After all, it started with the Old and the New Testament:  Breaking bread is about the food and the fellowship. 

THE ART OF TALK

These days, conversation just might be the 2013 version of texting. 

Then, again, a second talk trend seems to contradict that. 

One positive we’ve noticed, personally and in the media:  Encouraging, even engaging all around the table in hearty dialogue during mealtimes. “The family that converses together, stays together” is how the adage might play out.
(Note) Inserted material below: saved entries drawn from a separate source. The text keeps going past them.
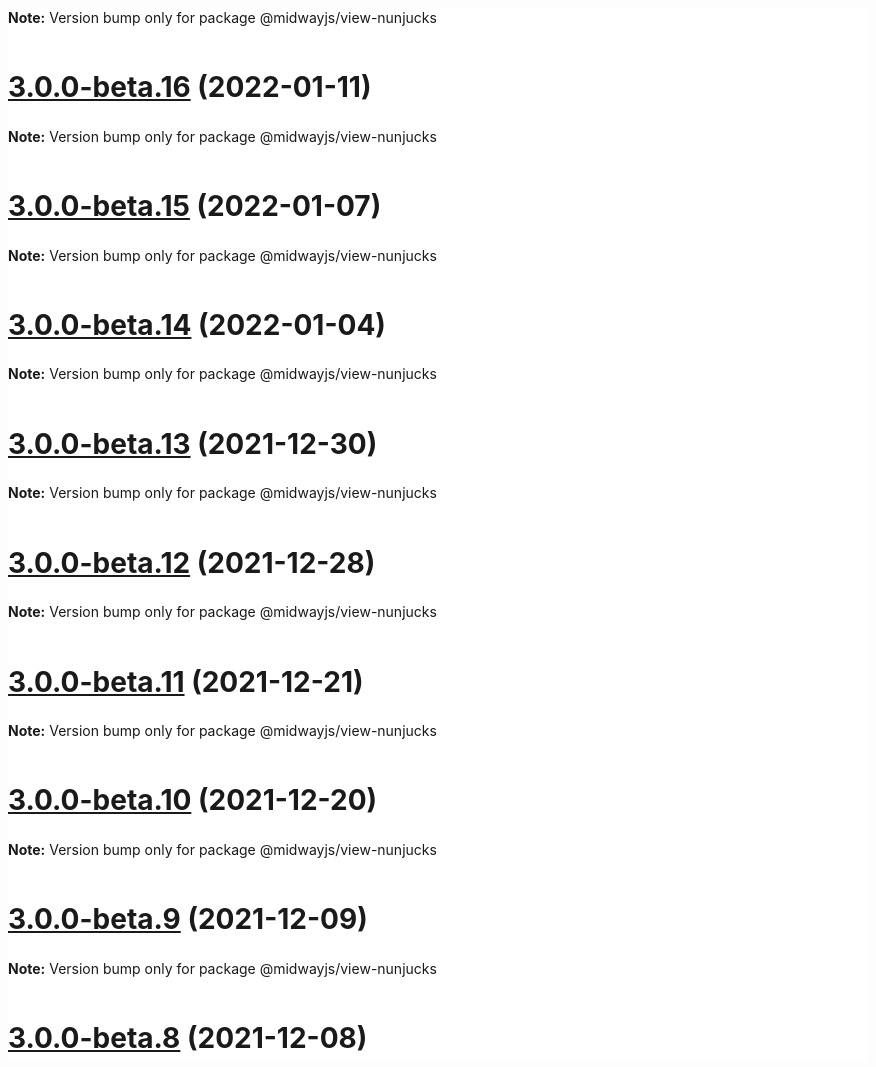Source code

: **Note:** Version bump only for package @midwayjs/view-nunjucks

# [3.0.0-beta.16](https://github.com/midwayjs/midway/compare/v3.0.0-beta.15...v3.0.0-beta.16) (2022-01-11)

**Note:** Version bump only for package @midwayjs/view-nunjucks

# [3.0.0-beta.15](https://github.com/midwayjs/midway/compare/v3.0.0-beta.14...v3.0.0-beta.15) (2022-01-07)

**Note:** Version bump only for package @midwayjs/view-nunjucks

# [3.0.0-beta.14](https://github.com/midwayjs/midway/compare/v3.0.0-beta.13...v3.0.0-beta.14) (2022-01-04)

**Note:** Version bump only for package @midwayjs/view-nunjucks

# [3.0.0-beta.13](https://github.com/midwayjs/midway/compare/v3.0.0-beta.12...v3.0.0-beta.13) (2021-12-30)

**Note:** Version bump only for package @midwayjs/view-nunjucks

# [3.0.0-beta.12](https://github.com/midwayjs/midway/compare/v3.0.0-beta.11...v3.0.0-beta.12) (2021-12-28)

**Note:** Version bump only for package @midwayjs/view-nunjucks

# [3.0.0-beta.11](https://github.com/midwayjs/midway/compare/v3.0.0-beta.10...v3.0.0-beta.11) (2021-12-21)

**Note:** Version bump only for package @midwayjs/view-nunjucks

# [3.0.0-beta.10](https://github.com/midwayjs/midway/compare/v3.0.0-beta.9...v3.0.0-beta.10) (2021-12-20)

**Note:** Version bump only for package @midwayjs/view-nunjucks

# [3.0.0-beta.9](https://github.com/midwayjs/midway/compare/v3.0.0-beta.8...v3.0.0-beta.9) (2021-12-09)

**Note:** Version bump only for package @midwayjs/view-nunjucks

# [3.0.0-beta.8](https://github.com/midwayjs/midway/compare/v3.0.0-beta.7...v3.0.0-beta.8) (2021-12-08)
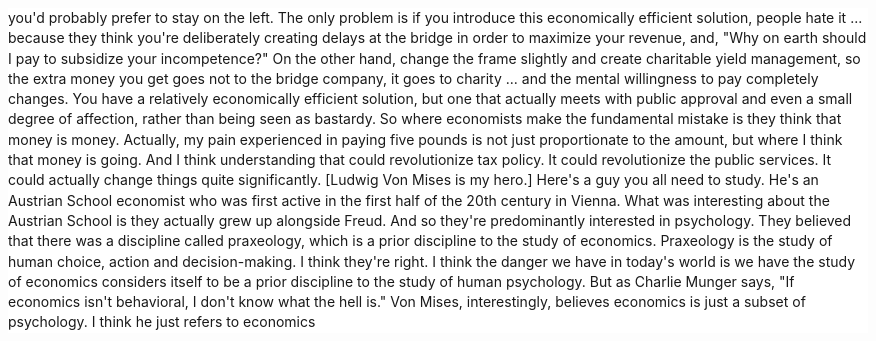 you&#39;d probably prefer to stay on the left.
The only problem is if you introduce
this economically efficient solution,
people hate it ...
because they think you&#39;re deliberately
creating delays at the bridge
in order to maximize your revenue,
and, &quot;Why on earth should I pay
to subsidize your incompetence?&quot;
On the other hand,
change the frame slightly
and create charitable yield management,
so the extra money you get
goes not to the bridge company,
it goes to charity ...
and the mental willingness
to pay completely changes.
You have a relatively
economically efficient solution,
but one that actually meets
with public approval
and even a small degree of affection,
rather than being seen as bastardy.
So where economists
make the fundamental mistake
is they think that money is money.
Actually, my pain experienced
in paying five pounds
is not just proportionate to the amount,
but where I think that money is going.
And I think understanding that
could revolutionize tax policy.
It could revolutionize
the public services.
It could actually change things
quite significantly.
[Ludwig Von Mises is my hero.]
Here&#39;s a guy you all need to study.
He&#39;s an Austrian School economist
who was first active in the first half
of the 20th century in Vienna.
What was interesting
about the Austrian School
is they actually grew up alongside Freud.
And so they&#39;re predominantly
interested in psychology.
They believed that there was
a discipline called praxeology,
which is a prior discipline
to the study of economics.
Praxeology is the study of human choice,
action and decision-making.
I think they&#39;re right.
I think the danger
we have in today&#39;s world
is we have the study of economics
considers itself to be a prior discipline
to the study of human psychology.
But as Charlie Munger says,
&quot;If economics isn&#39;t behavioral,
I don&#39;t know what the hell is.&quot;
Von Mises, interestingly, believes
economics is just a subset of psychology.
I think he just refers to economics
And families and couples, from the Obamas to, yes, Joe the Plumber and his peers, tune up the conversations at dinner.  Some focus on more meaty subjects, like politics and the state of the green world.  Others, simply on sharing the day’s events.  There’s no right or wrong way, say proponents, to talk.  Just do it.  Minus the television, cell phones, video games, and other tech distractions.

Trend two:  Casual restaurants (Applebee’s, Chili’s, even P.F. Chang) are installing mini-screens at the tabletop, offering diners the options to order, play games, and pay.  And not communicate.  Quite a few of these pilots claim great success in driving more frequent table turns, increasing dessert orders, and helping determine if the kiosks will become more permanent profit centers.  Parent reactions are mixed; waiters, even more so.  In this not-so-giving economy, we get it:  It’s time to continue seeking additional sources of revenue. 

We as proponents of the art of talk aren’t thrilled with the advent of diningIT.  There are good and valid reasons for eating outside the home, whether it’s a choice of more Top Chef-like menus (sorry, Mom!) or simply a relaxing escape from daily cooking.  Inserting technology into the experience negates personalized service offered by wait-persons and eager-to-serve counter people and, most important, limits our human interactions.

We know it’s hard enough to get managers and employees to talk casually and meaningfully with each other about work that matters.  So advocating that anyone adopt another tech-y habit is akin to endorsing “no talk zones” … everywhere.  Or is it enough to endorse the art of dialogue, as does Robert Louis Stevenson?  “Talk is by far the most accessible of pleasures. It costs nothing in money, it is all profit, it completes our education, founds and fosters our friendships, and can be enjoyed at any age and in almost any state of health”?